By Chris Stevenson
C_Stevenson@HVPress.net
Part I of II
I get upset when I hear a black man who knows nothing about Jazz pretend he knows. It’s painful to listen to and insulting. Jazz is deeply personal to whatever taste, or whomever artist you choose to favor. My father for instance had a decent Jazz collection and even got into blues. His artists were Jimmy Smith (his favorite), Count Basie, Wes Montgomery, Miles Davis, Charles Earland and even those funky New Orleans brothers the Meters. He and my mom and some of their friends loved to go to see B.B. King and/or Bobby Bland. Now me, my love of Jazz began back in the mid-‘70’s with a genre called Jazz-fusion.
In 1975 me and a couple of my buddies York Turner and Leonard Holton occasionally broke away from basketball, chasing girls and listening to Motown, James Brown and the funk bands (we were big on Parliament/Funkadelic, Graham Central Station and the Ohio Players), and began checking Jazz bands of our era, Chick Corea and Return to Forever, John McLaughlin and the Mahavishnu Orchestra, Tony Williams Lifetime, Weather Report, Passport, the late great Frank Zappa, Jeff Beck, Roy Ayers, the Laws brothers (name both of them), etc. Other brothers in the ‘hood got into Bob James or Deodato, and the really, really down pro-black brothers in their early 20’s was listening to Ahmad Jamal, Pharoah Sanders, Sonny Rollins, Ornette Coleman and Wayne Shorter. Leonard’s older brother James was into some of those bands, but the three of us, we loved the way out, the fusion, our s-t was deep. These bands were called fusion because they merged rock and jazz into some rather limitless ideas and sounds, and they boasted some of the greatest musicians of all time. Shorter’s Weather Report; whom many consider the greatest jazz band off all time, was very much into fusion. Listening to them is like viewing a great painting. Passport was Germany’s take on fusion, Germany had lots of progressive tight little bands that jammed long and heavy. Return to Forever had Chick as keyboard player, Stanley Clark on bass, Al Dimeola; possibly the fastest guitarist of his day, and Lenny White on drums. Weather, Mahavishnu and Lifetime boasted dynamic young musicians who got their first major exposure as members of Miles Davis’ ‘60’s bands.

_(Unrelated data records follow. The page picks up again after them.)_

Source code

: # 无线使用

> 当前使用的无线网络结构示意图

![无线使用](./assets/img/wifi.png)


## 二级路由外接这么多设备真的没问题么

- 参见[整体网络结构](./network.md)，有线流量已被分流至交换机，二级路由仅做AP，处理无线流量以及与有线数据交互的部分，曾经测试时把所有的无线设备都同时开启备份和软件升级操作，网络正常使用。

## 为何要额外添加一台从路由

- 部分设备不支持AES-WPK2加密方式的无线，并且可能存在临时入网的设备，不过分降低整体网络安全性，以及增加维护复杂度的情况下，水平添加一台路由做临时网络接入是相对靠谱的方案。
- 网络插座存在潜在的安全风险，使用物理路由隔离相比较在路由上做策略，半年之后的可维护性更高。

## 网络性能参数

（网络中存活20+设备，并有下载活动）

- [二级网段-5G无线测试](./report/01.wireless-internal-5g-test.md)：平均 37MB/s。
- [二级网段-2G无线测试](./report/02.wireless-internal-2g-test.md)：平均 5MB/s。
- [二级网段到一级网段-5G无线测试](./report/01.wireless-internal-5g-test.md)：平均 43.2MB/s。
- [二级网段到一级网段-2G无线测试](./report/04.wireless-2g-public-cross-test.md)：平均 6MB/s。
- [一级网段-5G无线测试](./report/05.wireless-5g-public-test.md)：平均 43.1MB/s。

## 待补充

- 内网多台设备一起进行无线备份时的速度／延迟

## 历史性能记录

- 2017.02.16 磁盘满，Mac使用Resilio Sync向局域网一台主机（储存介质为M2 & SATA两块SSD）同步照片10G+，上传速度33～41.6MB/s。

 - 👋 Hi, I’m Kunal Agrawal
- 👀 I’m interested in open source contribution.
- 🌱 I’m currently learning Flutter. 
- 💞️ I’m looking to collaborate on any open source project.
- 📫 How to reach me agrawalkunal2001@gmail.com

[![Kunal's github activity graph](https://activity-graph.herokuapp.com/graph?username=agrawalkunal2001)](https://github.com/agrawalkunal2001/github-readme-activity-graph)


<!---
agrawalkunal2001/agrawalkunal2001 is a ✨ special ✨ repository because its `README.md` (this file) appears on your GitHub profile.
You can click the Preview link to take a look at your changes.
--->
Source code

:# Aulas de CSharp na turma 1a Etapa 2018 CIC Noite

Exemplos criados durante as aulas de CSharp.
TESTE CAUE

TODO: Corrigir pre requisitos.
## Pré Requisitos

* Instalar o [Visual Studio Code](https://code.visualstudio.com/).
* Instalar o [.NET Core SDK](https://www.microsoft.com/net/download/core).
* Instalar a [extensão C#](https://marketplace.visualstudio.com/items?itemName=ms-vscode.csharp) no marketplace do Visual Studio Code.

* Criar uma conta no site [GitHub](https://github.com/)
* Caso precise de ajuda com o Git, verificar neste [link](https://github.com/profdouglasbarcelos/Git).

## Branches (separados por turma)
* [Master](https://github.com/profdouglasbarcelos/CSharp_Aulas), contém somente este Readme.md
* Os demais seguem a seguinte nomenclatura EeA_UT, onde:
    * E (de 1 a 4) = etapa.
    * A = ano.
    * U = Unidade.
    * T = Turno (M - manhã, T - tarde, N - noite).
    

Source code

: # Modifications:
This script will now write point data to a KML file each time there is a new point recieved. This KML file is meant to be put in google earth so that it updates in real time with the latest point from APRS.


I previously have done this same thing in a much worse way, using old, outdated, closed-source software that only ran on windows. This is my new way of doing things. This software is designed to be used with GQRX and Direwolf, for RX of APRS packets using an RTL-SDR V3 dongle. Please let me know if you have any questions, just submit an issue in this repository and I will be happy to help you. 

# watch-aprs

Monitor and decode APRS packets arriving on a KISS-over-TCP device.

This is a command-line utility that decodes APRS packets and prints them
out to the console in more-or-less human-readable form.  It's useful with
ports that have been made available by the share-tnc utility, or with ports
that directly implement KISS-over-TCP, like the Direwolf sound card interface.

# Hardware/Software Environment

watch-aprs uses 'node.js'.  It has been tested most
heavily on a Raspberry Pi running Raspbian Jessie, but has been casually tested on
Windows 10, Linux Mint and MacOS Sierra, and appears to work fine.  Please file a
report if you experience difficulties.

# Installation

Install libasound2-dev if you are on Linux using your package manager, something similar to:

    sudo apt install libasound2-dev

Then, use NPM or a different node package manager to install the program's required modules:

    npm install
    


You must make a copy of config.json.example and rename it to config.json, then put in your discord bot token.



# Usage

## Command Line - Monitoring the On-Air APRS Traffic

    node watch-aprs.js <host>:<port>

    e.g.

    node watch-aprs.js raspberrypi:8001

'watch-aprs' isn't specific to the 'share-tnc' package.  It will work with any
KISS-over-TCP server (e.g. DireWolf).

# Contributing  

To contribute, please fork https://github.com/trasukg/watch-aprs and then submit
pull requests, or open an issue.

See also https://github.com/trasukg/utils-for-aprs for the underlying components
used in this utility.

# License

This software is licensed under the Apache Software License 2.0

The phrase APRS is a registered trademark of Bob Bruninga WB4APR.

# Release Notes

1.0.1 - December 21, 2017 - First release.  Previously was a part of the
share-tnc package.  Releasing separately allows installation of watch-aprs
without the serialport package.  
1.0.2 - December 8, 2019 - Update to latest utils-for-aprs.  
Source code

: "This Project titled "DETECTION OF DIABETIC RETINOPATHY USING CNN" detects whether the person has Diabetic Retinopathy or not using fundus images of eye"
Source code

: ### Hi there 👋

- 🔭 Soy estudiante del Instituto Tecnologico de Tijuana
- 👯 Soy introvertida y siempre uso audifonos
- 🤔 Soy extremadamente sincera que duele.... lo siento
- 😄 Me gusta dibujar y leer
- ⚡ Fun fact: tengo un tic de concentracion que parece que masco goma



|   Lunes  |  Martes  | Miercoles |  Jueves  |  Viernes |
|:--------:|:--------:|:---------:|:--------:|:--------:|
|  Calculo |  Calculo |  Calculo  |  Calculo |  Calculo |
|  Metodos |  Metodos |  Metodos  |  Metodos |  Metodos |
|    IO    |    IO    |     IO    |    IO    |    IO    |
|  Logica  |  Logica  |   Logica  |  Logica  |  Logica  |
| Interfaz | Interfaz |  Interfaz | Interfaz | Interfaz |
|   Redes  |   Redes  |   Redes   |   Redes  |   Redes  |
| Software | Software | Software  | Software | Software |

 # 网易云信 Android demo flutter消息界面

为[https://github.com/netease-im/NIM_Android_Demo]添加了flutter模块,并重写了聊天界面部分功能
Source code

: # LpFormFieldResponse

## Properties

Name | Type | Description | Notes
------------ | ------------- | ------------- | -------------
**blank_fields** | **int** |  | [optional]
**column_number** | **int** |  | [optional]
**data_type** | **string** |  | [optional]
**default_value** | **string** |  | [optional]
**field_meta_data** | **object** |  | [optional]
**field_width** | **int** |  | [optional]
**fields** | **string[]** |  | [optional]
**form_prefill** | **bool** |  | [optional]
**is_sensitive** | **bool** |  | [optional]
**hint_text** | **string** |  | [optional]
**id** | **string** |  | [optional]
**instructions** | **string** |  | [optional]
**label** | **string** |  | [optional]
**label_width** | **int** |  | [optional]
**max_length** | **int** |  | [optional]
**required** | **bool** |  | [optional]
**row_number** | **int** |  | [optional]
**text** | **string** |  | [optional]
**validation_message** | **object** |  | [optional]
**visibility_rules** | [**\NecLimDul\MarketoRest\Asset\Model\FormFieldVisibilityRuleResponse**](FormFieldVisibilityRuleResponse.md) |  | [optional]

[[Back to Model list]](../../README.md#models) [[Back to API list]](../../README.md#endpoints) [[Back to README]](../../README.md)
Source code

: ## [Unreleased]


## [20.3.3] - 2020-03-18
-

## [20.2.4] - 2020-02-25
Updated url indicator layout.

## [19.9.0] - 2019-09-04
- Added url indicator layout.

I never got into Pop’s collection until one day he bought home a brand new release by Miles that would become his last LP release before he went into seclusion back in ‘75; \”Agharta.\” I took his Delta 88 for a spin and wore that tape out (yes it was on 8-track). You hip-hop kids know nothing about this. Back then there were only 2 radio stations in Buffalo that consistently played these artists; the old progressive rock free-form station WBUF FM-92 and the jazz station that’s still around today UB’s WBFO FM-88.7 (Gary Storm’s overnight \”Oil of Dog\” show in particular is still a missing void) were both good important outlets for albums that needed airplay. After that the corporate world really went on a mission to eliminate fusion and prog-rock because they no longer wanted listeners to think, to them these stations played too many black singer/songwriter artists and Reggae with it’s political message was emerging. This conspiracy crossed the board to most popular music and even R&B stations began playing disco, and the FM progressive stations were taken over by the all-white Album Oriented Rock format.
There is something very suspicious about radio being confined to just Michael Jackson, Madonna, bad rap, Country and Western and conservative talk shows, while fusion, folk, reggae, progressive music and political rap had to fight for exposure because there were only scant few stations playing and promoting their new releases. When it came to jazz, the suits would later figure out a different plot. They started using a single individual to discredit jazz fusion, in fact this jazz artist was only too happy to criticize not only the fusion movement that started before him in the late ‘60’s, but the avant-garde jazz that preceded fusion. The man in question? Wynton Learson Marsalis; premier jazz trumpeter, national director of Jazz at the Lincoln Center, winner of 9 Grammys and 1 Pulitzer.
Marsalis of course first came into national prominence in the early ‘80’s, the first in a long line of a great jazz family. Don’t get me wrong, he is one is the greatest trumpet players in music history period. I bought a couple of his albums back them \”Black Codes: (From the Underground),\” and \”J Mood,\” as well as a couple of his classical albums, it’s when Wynton takes the horn out of his mouth that the problems begin. The boy makes great music and then gives stupid commentary. It is well known to those who follow jazz and Mr. Marsalis in particular, that he does not like jazz fusion, avante-garde or basically most of the jazz released after 1965. That’s all well and fine, he has a right to his opinion just as I gave you my opinion on musical preferences, and obviously you have yours. By misusing his prominent voice to classify only the timeline of jazz to just pre-65, he is only identifying bebop music and Big Band as being authentic versions of the music.